Eine weitere Methode, sich selbst unter Druck zu setzen, sind Erwartungen, die meist gar nicht existieren. Dieses Problem haben häufig besonders gewissenhafte Mitarbeiter: Nach dem Motto "Das wird von mir erwartet" versuchen sie es jedem recht zu machen, opfern sich regelrecht auf und sind am Ende völlig erschöpft und dennoch unzufrieden.

Wer das bemerkt, sollte mit dem betreffenden Mitarbeiter reden oder ihm ab und zu einfach mal sagen: "Ist gut, das kann auch ich eben noch machen, Sie haben sich Ihren Feierabend verdient!", oder "Herr Meier hat ja gesagt, dass er sich meldet, wenn er das nicht macht, ist er selber schuld.

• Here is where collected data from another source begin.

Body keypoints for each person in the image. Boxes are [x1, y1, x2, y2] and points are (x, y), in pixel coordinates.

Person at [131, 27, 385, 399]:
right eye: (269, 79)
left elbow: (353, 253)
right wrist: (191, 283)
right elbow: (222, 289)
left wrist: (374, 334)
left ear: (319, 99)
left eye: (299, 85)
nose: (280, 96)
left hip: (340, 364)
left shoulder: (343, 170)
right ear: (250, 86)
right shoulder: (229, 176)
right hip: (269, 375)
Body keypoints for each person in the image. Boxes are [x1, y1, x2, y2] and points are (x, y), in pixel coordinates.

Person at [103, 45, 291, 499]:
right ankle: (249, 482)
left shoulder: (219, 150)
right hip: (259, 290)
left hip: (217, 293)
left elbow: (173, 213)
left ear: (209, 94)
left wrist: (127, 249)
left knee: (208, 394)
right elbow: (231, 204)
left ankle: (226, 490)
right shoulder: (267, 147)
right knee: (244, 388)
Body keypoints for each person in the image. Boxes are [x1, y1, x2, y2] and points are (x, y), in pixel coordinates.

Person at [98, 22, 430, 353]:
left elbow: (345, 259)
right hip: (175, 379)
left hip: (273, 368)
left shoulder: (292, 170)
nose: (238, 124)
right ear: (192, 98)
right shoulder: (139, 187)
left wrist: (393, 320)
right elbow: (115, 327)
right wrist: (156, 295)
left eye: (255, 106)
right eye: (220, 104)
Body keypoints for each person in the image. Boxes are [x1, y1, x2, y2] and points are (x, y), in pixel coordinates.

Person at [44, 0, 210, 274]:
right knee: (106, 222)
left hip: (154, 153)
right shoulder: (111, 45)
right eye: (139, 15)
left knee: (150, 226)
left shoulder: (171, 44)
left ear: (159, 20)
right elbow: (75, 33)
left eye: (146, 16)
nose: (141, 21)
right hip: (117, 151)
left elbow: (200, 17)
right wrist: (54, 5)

Sie müssen ihm wirklich nicht noch hinterher telefonieren."

Persönliche "Druckprogramme" identifizieren

Wer aus dem Stress-Hamsterrad ausbrechen will, sollte seine persönlichen Druckprogramme identifizieren. Und er muss sich von Stressverursachern wie "Gib immer maximale Leistung!", "Sei perfekt!" und "Mach es allen recht!" verabschieden. Am besten gelingt dies, wenn man versucht, diese Programme durch neue zu ersetzen, also etwas Positives dagegen zu setzen. Wer sich dagegen nur auf das konzentriert, was er nicht möchte, dem geht es wie bei dem Versuch, sich "keinen rosaroten Elefanten" vorzustellen: Er wird genau das Bild von einem rosaroten Elefanten vor sich sehen.

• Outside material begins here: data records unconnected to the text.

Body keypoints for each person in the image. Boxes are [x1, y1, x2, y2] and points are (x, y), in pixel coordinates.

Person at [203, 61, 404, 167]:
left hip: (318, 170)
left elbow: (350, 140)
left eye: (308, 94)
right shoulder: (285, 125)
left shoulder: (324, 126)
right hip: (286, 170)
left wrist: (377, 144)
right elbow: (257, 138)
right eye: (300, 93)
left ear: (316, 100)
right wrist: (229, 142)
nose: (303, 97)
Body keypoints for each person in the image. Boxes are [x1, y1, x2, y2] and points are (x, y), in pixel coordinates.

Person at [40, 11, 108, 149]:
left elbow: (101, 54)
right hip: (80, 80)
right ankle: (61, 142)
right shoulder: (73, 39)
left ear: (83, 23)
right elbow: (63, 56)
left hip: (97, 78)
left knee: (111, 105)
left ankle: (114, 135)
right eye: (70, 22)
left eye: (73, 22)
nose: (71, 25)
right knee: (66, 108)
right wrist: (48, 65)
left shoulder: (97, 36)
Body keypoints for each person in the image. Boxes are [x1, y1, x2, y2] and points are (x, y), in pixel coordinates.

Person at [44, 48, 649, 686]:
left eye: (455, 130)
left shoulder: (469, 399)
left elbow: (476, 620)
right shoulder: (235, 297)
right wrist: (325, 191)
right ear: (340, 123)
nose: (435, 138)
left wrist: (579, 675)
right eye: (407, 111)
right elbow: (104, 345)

Eine gute Methode, um sich selbst davor zu schützen, wieder in die Stressfalle zu tappen, ist es, innerlich "Stopp!" zu sagen: Sowie man merkt, dass die ersten Symptome einsetzen, distanziert man sich innerlich davon und stoppt.

Auch mal loslassen

Allerdings: Wer seine inneren Stressauslöser abschaltet, ist dennoch vor äußerem Stress nicht gefeit. Hier hilft es, klar zu trennen zwischen dem, was man beeinflussen kann und dem, was man akzeptieren muss. Beispiel: Fällt plötzlich der Strom für eine halbe Stunde aus, ist das ein Ereignis, worauf niemand im Team Einfluss hat. Doch manchmal kann es sogar ganz gut tun, hin und wieder Situationen zu erleben, in denen man mal "nichts" machen kann – und aus der kleinen "Zwangspause" schließlich doch noch eine "etwas andere", entspannte halbe Stunde wird.